Não é preciso ser um estudioso do mercado audiovisual para constatar que tudo que se conseguiu intervindo no mercado permanentemente e sustentando toda uma cadeia produtiva baseada em reserva de mercado e subsídio foi… uma indústria cinematográfica incapaz de sobreviver sem, precisamente, reserva de mercado e subsídio!

Em qual capítulo desta novela estamos agora?

Com as rápidas transformações do audiovisual em todo o mundo e a crise dos canais fechados, o Brasil tem hoje uma comunidade ativa e gigantesca (ao menos em termos financeiros) de produtores de audiovisual que precisa escoar seus produtos. O espaço em salas de cinema e TV é limitado e possivelmente parou de crescer na proporção necessária para acomodar a oferta. O objetivo agora é ampliar a intervenção estatal para a web, taxando serviços como Netflix e obrigando também que o audiovisual nacional entre pela rede mundial mesmo que o interesse dos usuários seja pequeno ou mesmo não exista.

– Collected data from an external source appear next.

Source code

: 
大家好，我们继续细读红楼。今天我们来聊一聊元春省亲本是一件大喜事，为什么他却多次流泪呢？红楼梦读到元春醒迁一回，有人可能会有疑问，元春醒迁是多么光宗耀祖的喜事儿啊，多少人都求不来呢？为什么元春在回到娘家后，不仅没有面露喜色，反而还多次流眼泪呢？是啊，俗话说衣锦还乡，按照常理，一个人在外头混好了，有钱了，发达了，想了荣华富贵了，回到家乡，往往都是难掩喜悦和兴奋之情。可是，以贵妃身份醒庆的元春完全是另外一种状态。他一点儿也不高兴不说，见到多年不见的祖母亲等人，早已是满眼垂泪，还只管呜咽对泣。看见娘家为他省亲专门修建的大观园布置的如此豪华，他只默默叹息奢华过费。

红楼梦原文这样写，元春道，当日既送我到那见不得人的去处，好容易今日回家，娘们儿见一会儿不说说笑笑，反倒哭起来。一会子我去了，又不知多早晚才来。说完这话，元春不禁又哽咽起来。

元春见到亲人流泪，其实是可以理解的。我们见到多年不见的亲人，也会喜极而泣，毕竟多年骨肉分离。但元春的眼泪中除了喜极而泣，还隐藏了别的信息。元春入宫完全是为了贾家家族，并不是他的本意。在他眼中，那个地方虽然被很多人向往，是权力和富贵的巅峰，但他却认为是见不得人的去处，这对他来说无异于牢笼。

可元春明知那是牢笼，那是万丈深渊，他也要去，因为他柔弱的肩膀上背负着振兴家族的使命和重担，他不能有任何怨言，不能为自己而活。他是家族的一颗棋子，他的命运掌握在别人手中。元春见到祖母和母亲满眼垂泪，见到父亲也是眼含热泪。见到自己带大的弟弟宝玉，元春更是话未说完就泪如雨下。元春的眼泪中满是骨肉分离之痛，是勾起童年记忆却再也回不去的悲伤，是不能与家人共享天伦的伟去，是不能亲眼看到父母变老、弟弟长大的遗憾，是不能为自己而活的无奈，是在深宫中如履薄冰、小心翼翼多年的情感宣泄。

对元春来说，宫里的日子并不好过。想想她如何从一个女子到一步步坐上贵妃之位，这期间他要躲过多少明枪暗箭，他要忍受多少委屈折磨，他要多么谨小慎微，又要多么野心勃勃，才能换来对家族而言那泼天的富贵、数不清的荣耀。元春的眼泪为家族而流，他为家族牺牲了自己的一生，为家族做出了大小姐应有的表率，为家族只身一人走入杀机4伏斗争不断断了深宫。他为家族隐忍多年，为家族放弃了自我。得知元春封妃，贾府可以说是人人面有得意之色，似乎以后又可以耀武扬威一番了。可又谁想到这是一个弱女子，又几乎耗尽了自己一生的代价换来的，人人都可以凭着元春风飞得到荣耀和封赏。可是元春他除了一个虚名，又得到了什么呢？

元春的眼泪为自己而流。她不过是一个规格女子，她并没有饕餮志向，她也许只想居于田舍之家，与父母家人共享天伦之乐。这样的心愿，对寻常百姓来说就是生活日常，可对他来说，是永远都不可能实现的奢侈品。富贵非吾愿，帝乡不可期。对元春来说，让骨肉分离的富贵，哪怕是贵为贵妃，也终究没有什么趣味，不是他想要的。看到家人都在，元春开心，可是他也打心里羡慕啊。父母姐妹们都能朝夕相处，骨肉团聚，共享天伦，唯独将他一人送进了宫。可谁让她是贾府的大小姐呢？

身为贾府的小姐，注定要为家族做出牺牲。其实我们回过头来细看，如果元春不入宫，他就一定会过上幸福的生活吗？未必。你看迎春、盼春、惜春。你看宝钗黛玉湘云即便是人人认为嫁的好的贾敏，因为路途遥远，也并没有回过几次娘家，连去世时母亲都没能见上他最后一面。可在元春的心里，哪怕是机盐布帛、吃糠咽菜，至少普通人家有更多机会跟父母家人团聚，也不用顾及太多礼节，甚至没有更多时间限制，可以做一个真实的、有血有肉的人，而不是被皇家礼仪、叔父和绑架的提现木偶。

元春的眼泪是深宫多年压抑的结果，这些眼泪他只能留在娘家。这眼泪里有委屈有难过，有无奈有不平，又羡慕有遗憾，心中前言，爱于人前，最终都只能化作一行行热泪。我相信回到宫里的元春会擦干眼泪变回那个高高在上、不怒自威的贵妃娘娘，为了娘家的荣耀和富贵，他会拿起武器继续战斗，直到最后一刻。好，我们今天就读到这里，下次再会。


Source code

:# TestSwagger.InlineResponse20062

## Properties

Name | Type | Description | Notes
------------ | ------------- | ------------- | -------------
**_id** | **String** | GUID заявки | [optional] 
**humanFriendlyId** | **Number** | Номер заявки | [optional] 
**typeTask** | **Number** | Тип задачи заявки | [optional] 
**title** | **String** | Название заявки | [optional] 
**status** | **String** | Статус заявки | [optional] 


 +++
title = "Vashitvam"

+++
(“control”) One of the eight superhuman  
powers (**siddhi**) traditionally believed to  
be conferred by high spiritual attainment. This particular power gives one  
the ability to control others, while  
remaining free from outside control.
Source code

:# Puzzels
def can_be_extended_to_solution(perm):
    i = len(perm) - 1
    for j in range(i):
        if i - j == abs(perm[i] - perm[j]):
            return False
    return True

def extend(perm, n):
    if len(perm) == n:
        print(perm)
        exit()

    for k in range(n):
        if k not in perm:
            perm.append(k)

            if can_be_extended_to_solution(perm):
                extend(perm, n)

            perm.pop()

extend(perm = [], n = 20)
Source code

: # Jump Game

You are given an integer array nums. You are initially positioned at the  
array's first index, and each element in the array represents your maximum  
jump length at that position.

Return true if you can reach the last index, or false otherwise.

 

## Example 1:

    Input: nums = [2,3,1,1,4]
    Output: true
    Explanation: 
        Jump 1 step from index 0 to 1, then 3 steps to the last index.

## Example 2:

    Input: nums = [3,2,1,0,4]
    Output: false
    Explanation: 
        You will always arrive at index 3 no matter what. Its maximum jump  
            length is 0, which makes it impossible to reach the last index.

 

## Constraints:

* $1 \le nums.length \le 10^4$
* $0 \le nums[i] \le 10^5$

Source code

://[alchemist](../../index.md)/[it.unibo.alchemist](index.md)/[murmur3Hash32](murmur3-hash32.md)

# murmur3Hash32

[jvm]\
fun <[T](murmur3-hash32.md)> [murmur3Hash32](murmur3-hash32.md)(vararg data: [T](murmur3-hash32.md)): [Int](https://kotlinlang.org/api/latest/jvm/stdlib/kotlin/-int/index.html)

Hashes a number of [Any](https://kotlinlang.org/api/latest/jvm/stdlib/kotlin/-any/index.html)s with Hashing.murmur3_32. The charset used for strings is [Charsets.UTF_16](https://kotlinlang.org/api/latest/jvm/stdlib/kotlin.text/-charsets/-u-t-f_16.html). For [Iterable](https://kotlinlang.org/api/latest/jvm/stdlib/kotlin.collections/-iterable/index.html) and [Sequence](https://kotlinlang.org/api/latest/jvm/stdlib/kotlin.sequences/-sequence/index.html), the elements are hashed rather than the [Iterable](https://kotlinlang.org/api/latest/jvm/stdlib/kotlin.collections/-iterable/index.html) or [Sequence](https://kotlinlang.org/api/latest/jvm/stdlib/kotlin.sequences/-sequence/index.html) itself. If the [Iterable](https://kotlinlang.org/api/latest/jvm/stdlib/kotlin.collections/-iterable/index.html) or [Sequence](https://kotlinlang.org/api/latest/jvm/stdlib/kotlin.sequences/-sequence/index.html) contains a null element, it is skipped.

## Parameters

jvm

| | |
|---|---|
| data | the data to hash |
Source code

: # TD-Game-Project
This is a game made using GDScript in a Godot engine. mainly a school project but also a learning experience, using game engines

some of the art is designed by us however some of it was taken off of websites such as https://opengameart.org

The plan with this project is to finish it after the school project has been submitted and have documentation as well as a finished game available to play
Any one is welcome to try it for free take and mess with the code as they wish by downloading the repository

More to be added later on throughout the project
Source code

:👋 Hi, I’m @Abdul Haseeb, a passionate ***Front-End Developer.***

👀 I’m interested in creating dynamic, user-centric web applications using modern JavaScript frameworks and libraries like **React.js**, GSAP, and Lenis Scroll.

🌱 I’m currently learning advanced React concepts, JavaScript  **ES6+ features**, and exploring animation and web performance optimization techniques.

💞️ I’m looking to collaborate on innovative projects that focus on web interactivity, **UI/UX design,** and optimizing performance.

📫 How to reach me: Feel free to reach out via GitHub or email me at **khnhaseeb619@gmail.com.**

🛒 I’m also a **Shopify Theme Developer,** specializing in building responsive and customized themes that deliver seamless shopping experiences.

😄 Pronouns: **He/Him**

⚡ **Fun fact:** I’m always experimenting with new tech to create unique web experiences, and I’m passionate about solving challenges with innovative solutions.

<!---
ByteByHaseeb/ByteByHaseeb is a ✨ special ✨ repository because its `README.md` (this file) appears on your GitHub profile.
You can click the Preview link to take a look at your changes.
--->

O que vem pela frente é, então, mais reserva de mercado e subsídio, pois uma vez que a demanda por audiovisual brasileiro é aumentada à força, o Estado precisa aparecer com fontes de financiamento para que tais produtos efetivamente sejam disponibilizados. Quem paga, como sempre, é o contribuinte e o espectador.

Alguém que está lendo este texto pode dizer: “Mas isto é assim em todo o mundo, o audiovisual é sempre protegido!” Bem, rebater tal afirmativa seria possível, mas num outro artigo. O que eu fiquei devendo foi falar sobre aquela que é, para mim, a verdadeira chave do problema.

Eu disse lá em cima que parece haver um fenômeno observado no Cinema Nacional que faz com que alguns filmes sejam bem-sucedidos dispensando a tal “ajuda” do governo. A resposta não é “São filmes aos quais o público realmente quer assistir”; a história está repleta de grandes sucessos populares de filmes subsidiados, como o próprio “Dona Flor…”, “Tropa de Elite” e tantos outros. Na verdade, desde a Chanchada até sua herdeira bastarda (a Pornochanchada), passando por Mazzaropi e Os Trapalhões, o filme (audiovisual) nacional que realmente pode funcionar é aquele “barato” – ou ao menos suficientemente barato para que sua capacidade de recuperar o investimento seja atraente ao investidor que não quer (ou não pode) ser subsidiado.

O audiovisual nacional é caro demais, tanto em termos absolutos quanto em termos relativos a seu potencial de mercado. O problema é, também, antigo. O excepcional sucesso de 1953, “O Cangaceiro”, teve dificuldades de recuperar o (alto) valor investido a despeito da bilheteria expressiva; em 1999, militantes do setor como Ivan Isola já admitiam que muitos filmes nacionais poderiam ser realizados por pouco mais da metade de seus orçamentos sem prejuízo da qualidade; em 30 de janeiro de 2013, uma extensa reportagem do Estadão abordava o problema crescente de produzir cinema no Brasil por valores tão altos. “Os nossos orçamentos estão quase o dobro dos argentinos e dos chilenos e mais caros do que os dos espanhóis”, diria Lucy Barreto, a decana produtora.

Num cinema tão caro, o aporte permanente de dinheiro público impede que os custos de produção diminuam naturalmente. Como não diminuem, investidores dispostos a arriscar seu próprio dinheiro não se interessam pelo negócio. Sem a entrada de tais investidores no setor (caros demais, os filmes nacionais são incapazes de dar lucro), a dependência do dinheiro público prossegue, realimentando o ciclo.

Enquanto o problema for confortavelmente deixado de lado pela comunidade cinematográfica (por motivos que dariam outro texto), continuaremos assistindo a este patético espetáculo de uma indústria dependente de reserva de mercado e injeção de dinheiro público implorar rotineiramente por mais reserva de mercado e subsídio para superar os problemas causados por… reserva de mercado e subsídio!